# Mac OS X Update 10.5.8



## Doctor X (Aug 7, 2009)

There is a new update 
	

	
	
		
		

		
			





*Linkypoo* to the *Update* and *ComboUpdate*.

Thoughts from the Gurus?  

--J.D.


----------



## ElDiabloConCaca (Aug 7, 2009)

Installed combo updates on both my Mac mini 2009 and my MacBook (white polycarbonate).

Mac mini installed without incident.  Single reboot.

MacBook installed without incident, but hung after pressing "Restart."  Forced-restart the hard way and the system rebooted twice (as with other system updates).  Tried to install again to see if it was just a fluke, and it hung again after pressing "Restart."  Time to hunt down which little thing is causing that, although the system update seems to have taken just fine.

I wasn't bitten by any of the bugs in 10.5.7, and there's really nothing I needed fixed, so this was all just in the name of keeping my systems up-to-date.

Apparently this update "fixes" some ATi graphics bug, but I've heard reports that people are still experiencing graphic anomalies even after applying 10.5.8.  Sucks to be them!


----------



## chevy (Aug 7, 2009)

Several MacBook (pro) users have problems with this update - Internet access becoming very slow when operating on the battery. Wait and see.


----------



## Natobasso (Aug 7, 2009)

We should delete the post I made for 10.5.8 or move those posts here.
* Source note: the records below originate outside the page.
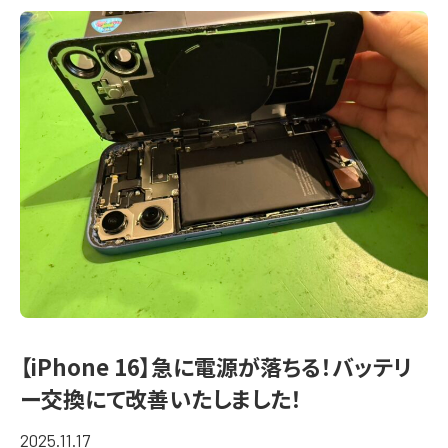
【iPhone 16】急に電源が落ちる！バッテリ
ー交換にて改善いたしました！
2025.11.17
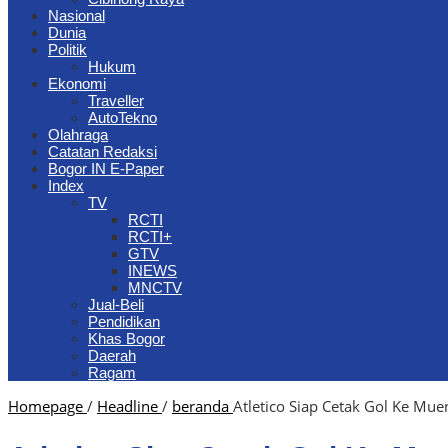
Nasional
Dunia
Politik
Hukum
Ekonomi
Traveller
AutoTekno
Olahraga
Catatan Redaksi
Bogor IN E-Paper
Index
TV
RCTI
RCTI+
GTV
INEWS
MNCTV
Jual-Beli
Pendidikan
Khas Bogor
Daerah
Ragam
Homepage
/
Headline
/
beranda
Atletico Siap Cetak Gol Ke Mu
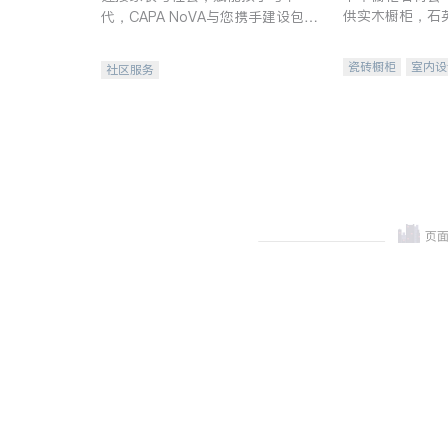
供实木橱柜，石
代，CAPA NoVA与您携手建设包
质不锈钢水槽、
容、公平、充满希望的社区。
机。品质厨房，
瓷砖橱柜
室内设
社区服务
卫浴洁具
室内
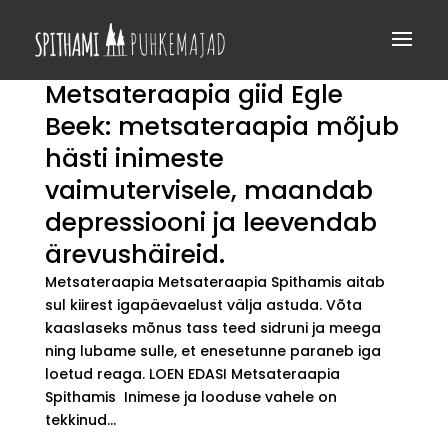
Metsateraapia giid Egle
Beek: metsateraapia mõjub
hästi inimeste
vaimutervisele, maandab
depressiooni ja leevendab
ärevushäireid.
Metsateraapia Metsateraapia Spithamis aitab
sul kiirest igapäevaelust välja astuda. Võta
kaaslaseks mõnus tass teed sidruni ja meega
ning lubame sulle, et enesetunne paraneb iga
loetud reaga. LOEN EDASI Metsateraapia
Spithamis Inimese ja looduse vahele on
tekkinud...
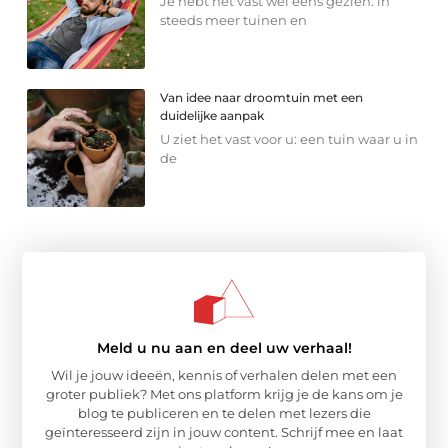
Je hebt het vast wel eens gezien: in
steeds meer tuinen en
Van idee naar droomtuin met een
duidelijke aanpak
U ziet het vast voor u: een tuin waar u in
de
Meld u nu aan en deel uw verhaal!
Wil je jouw ideeën, kennis of verhalen delen met een
groter publiek? Met ons platform krijg je de kans om je
blog te publiceren en te delen met lezers die
geïnteresseerd zijn in jouw content. Schrijf mee en laat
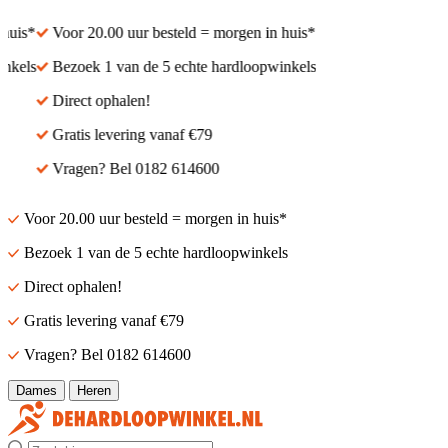
uis*
Voor 20.00 uur besteld = morgen in huis*
kels
Bezoek 1 van de 5 echte hardloopwinkels
Direct ophalen!
Gratis levering vanaf €79
Vragen? Bel 0182 614600
Voor 20.00 uur besteld = morgen in huis*
Bezoek 1 van de 5 echte hardloopwinkels
Direct ophalen!
Gratis levering vanaf €79
Vragen? Bel 0182 614600
Dames
Heren
Zoek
I've been running 10.5.8 on my MacBook Pro for the past 4 hours and so far it's working well. Better start running my Adobe Creative Suite apps to make sure they aren't foobarred.


----------



## Satcomer (Aug 7, 2009)

chevy said:


> Several MacBook (pro) users have problems with this update - Internet access becoming very slow when operating on the battery. Wait and see.



Well wireless on my became better with the 10.5.8 update. So I wonder if it has to do with the wireless chip in the model of the Mac Book Pro.  Plus I have read some have just booted into Safe Mode, then used Disk Utility to Repair Permissions, and booting back into normal mode fixes the problem. While other reported the zapping the Pram also fixes the wireless problem.


----------



## Natobasso (Aug 9, 2009)

I installed the 10.5.7 Combo update and then upgraded to 10.5.8 - no issues yet.


----------



## Doctor X (Aug 11, 2009)

It seems Safari and Firefox crash a number of times when they never did.  I am not sure what to blame, but I will start a thread on it.

--J.D.


----------